> [ИСПОЛЬЗУЯ СВЕДЕНИЯ]
a. Судя по тексту о Бабьем Яре, во что перепрофилировали центр «Подсолнух»?
b. Продолжите текст о Бабьем Яре, начав сразу после его последнего предложения.

> [ИСХОДНЫЙ ТЕКСТ]

Но я никуда не уехал и желания такого не имел. Мне было интересно жить в постсоветской Украине, в изменившихся условиях, открывших новые возможности.
А потом уже, неоднократно бывая в Америке, Израиле и других странах, я смотрел на них глазами туриста, не примеряя на себя постоянную жизнь там. Мой эмиграционный ресурс, видимо, исчерпался Киевом.
– Наш покойный центр «Подсолнух» был, как известно, напрямую связан с темой Бабьего Яра. Как пилотный проект большого мемориального центра, который собирался построить в Бабьем Яре Джойнт на грант от одного американского филантропа. Но местные активисты сорвали реализацию этого проекта, и «Подсолнух» за ненадобностью перепрофилировали в детский центр «Бейтейну». Сегодня те же активисты воюют с Мемориальным центром Холокоста Бабий Яр. Вы касались темы, в частности, делая интервью со священником Патриком Дебуа, недавно возглавившим Академический совет центра. Что вы думаете о нынешней ситуации вокруг Бабьего Яра?

[Сохранённые объекты набора данных]
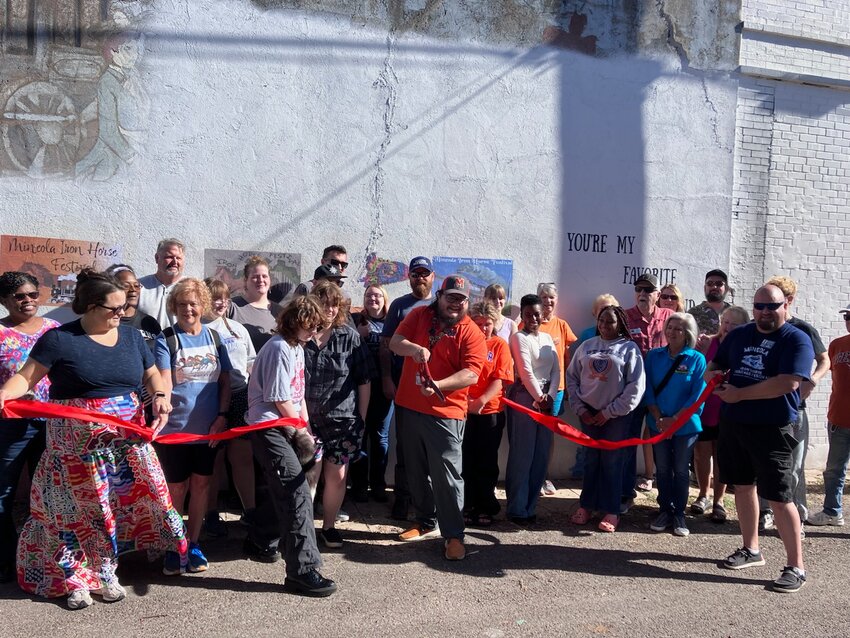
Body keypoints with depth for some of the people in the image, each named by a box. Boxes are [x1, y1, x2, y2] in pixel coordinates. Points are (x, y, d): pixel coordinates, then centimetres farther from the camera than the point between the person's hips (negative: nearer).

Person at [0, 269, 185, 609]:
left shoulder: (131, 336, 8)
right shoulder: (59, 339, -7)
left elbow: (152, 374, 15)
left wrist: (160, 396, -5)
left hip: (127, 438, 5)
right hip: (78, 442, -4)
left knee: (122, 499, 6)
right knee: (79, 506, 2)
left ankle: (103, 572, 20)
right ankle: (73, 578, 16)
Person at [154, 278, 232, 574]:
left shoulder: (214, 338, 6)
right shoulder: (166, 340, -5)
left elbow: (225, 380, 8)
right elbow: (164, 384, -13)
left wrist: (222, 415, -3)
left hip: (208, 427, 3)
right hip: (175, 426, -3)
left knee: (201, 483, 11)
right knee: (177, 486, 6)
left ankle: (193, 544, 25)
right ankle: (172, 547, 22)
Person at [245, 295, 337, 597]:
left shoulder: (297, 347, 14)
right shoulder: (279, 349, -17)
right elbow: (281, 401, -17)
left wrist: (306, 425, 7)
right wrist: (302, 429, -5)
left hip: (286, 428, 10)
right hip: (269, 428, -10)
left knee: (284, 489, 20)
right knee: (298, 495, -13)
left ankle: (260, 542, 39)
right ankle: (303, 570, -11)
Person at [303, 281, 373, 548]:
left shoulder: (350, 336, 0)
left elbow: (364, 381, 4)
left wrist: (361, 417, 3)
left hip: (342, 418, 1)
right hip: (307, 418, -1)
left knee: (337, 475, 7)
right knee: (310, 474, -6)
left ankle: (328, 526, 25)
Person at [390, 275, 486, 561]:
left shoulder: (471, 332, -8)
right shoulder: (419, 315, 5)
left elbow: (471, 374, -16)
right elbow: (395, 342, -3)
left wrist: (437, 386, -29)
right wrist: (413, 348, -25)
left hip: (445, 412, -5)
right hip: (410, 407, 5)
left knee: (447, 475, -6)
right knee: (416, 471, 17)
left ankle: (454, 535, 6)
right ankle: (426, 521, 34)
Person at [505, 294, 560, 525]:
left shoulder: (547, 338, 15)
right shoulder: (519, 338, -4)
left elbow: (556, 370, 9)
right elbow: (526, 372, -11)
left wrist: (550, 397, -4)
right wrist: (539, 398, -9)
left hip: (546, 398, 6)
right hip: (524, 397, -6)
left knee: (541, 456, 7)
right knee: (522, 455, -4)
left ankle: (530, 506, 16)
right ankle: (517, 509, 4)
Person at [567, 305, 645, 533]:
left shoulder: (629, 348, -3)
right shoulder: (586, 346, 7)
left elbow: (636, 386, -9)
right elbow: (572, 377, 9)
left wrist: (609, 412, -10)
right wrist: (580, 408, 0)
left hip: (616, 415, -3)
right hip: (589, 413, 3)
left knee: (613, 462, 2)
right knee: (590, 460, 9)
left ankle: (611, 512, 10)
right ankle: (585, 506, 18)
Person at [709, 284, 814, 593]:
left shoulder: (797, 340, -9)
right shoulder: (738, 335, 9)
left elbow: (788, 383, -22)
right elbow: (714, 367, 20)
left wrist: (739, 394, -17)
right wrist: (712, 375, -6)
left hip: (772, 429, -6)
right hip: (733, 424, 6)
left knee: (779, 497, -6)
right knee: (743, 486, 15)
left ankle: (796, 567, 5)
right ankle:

> [ОТВЕТЫ ПО ЗАДАНИЯМ]
a. В детский центр «Бейтейну».

b.
– Мне кажется, в общих чертах я представляю, что происходит. Знаю о конфликтах и скандалах – и их политической подоплеке. О «красных линиях» и «кознях российских олигархов, которые выполняют кремлевские установки и строят в Украине плацдарм для вторжения непосредственно в Бабьем Яре» – троянского коня, из которого в час икс начнут выскакивать буряты-отпускники в форме из военторга. Все это вопрос веры – невозможно переубедить людей, которые искренне так считают. Тем более невозможно переубедить людей, которые считают так неискренне.
Можно по-разному относиться к Илье Хржановскому (арт-директор центра Бабий Яр – авт.), его фильмам, их эстетике. Но его подход позволяет взглянуть на трагедию Бабьего Яра как на живую историю, а не как на седую древность времен строительства пирамид или Столетней войны. Бабий Яр – это история, которая не закончилась 80 лет назад, в ее мемориализации не сработают академический дискурс и классическое музееведение. Да, Хржановский предлагает болезненные и травматичные способы рассказывать эту историю. Как можно еще рассказать эту историю, чтобы пробиться через панцирь бесчувствия, я не знаю. При этом понимаю, что многим не хочется ее раскапывать, это тяжело, болезненно, травматично. Это может рассказать часть правды о самих себе, которую знать не хочется.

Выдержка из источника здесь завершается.